We recently attended the all remote Interspeech 2020. Each of us made notes on what they did overall. But instead of posting those or going with a what-we-think-about-the-conference style post, we thought to just ask the team what interested them the most in a few sentences. Here are the individual responses:
I really liked the ZeroSpeech challenge. As usual, they had few really interesting unsupervised problems and solutions. I find their tracks really ambitious as evident by this statement on their website “… infants learn to speak their native language, spontaneously, from raw sensory input, without supervision from text or linguists. It should be possible to do the same in machines”.
Next year, 2021, the target is Spoken Language Modeling. Looking forward to that too.
The Meta Learning Tutorial on day 1 was a detailed session on the topic. The promise of performing well on a set of task(s) with less amount of data had my attention. The authors take care of introduction, utility and comparison of this approach and its impact on tasks like speaker verification, keyword spotting, Emotion Recognition and my special interest conversational AI.
A new thing here was Computational Paralinguistics, that covers the non-content parts of speech. Given my interest in the stylistic parts of speech, this was particularly interesting.

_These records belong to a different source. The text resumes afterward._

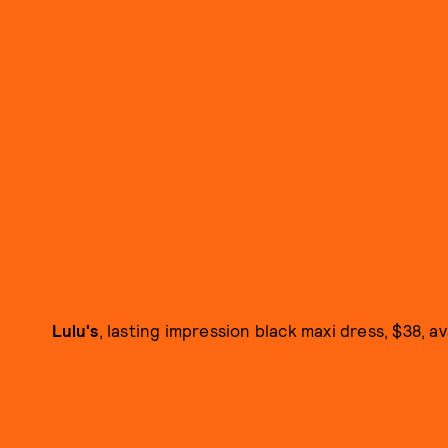
Lulu's
, lasting impression black maxi dress, $38, av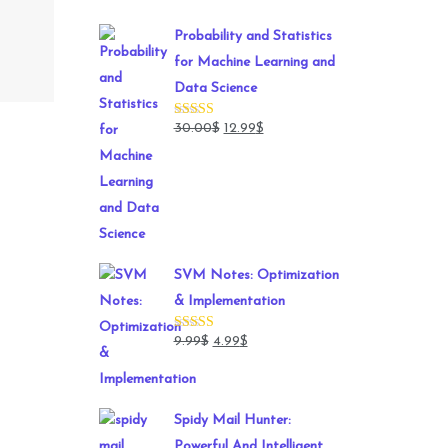
Probability and Statistics
for Machine Learning and
Data Science
Original
Current
30.00
$
12.99
$
Rated
5.00
out of 5
price
price
was:
is:
30.00$.
12.99$.
SVM Notes: Optimization
& Implementation
Original
Current
9.99
$
4.99
$
Rated
5.00
out of 5
price
price
was:
is:
9.99$.
4.99$.
Spidy Mail Hunter:
Powerful And Intelligent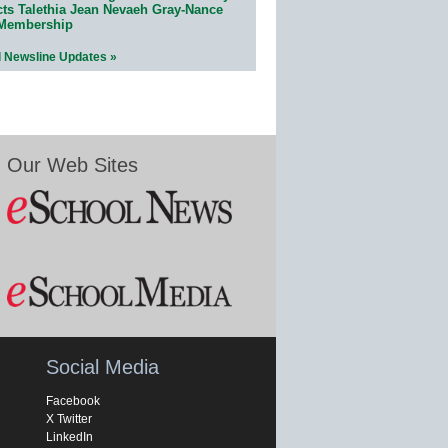
cts Talethia Jean Nevaeh Gray-Nance
 Membership
l Newsline Updates »
Our Web Sites
Social Media
Facebook
X Twitter
LinkedIn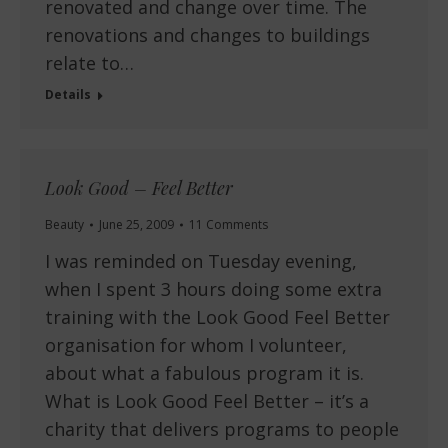
renovated and change over time. The
renovations and changes to buildings
relate to…
Details
Look Good – Feel Better
Beauty
June 25, 2009
11 Comments
I was reminded on Tuesday evening,
when I spent 3 hours doing some extra
training with the Look Good Feel Better
organisation for whom I volunteer,
about what a fabulous program it is.
What is Look Good Feel Better – it’s a
charity that delivers programs to people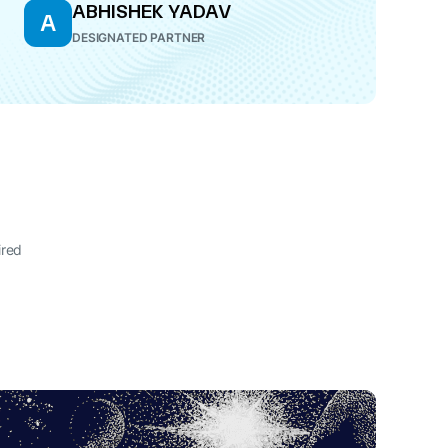
ABHISHEK YADAV
A
DESIGNATED PARTNER
ired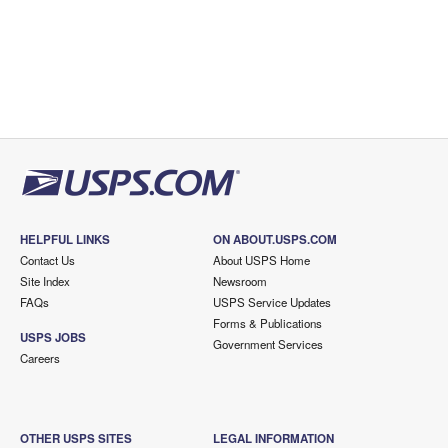
HELPFUL LINKS
ON ABOUT.USPS.COM
Contact Us
About USPS Home
Site Index
Newsroom
FAQs
USPS Service Updates
Forms & Publications
USPS JOBS
Government Services
Careers
OTHER USPS SITES
LEGAL INFORMATION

Papers presented many ideas relevant to building a better voicebot, like - uncertainty aware methods for multiple labels, Autism Quotient as a perception feature, and predicting CSAT scores from sentiment.
Interspeech had some great sessions, from discussions on more fundamental concepts related to Speech Processing in the Brain, Phonetics and Phonology to novel ideas on Training Strategies for ASR like Semantic Word Masking, Efficient Vocoder implementations for faster Neural Waveform Synthesis and Automatic Prosody Analysis for Non-Semantic Speech Representations. It helped me connect alot of dots and exposed me to some great ideas we should be exploring in our work.
I really liked attending the Speech Emotion Recognition tracks. The tracks covered a multitude of topics including self-supervised learning methods, non-semantic representations, etc. It was overall, a very balanced track with a lot of interaction among the attendees and the presenters. The speech signal representation track was pretty fun too with some really interesting papers on voice casting, universal non-semantic representations.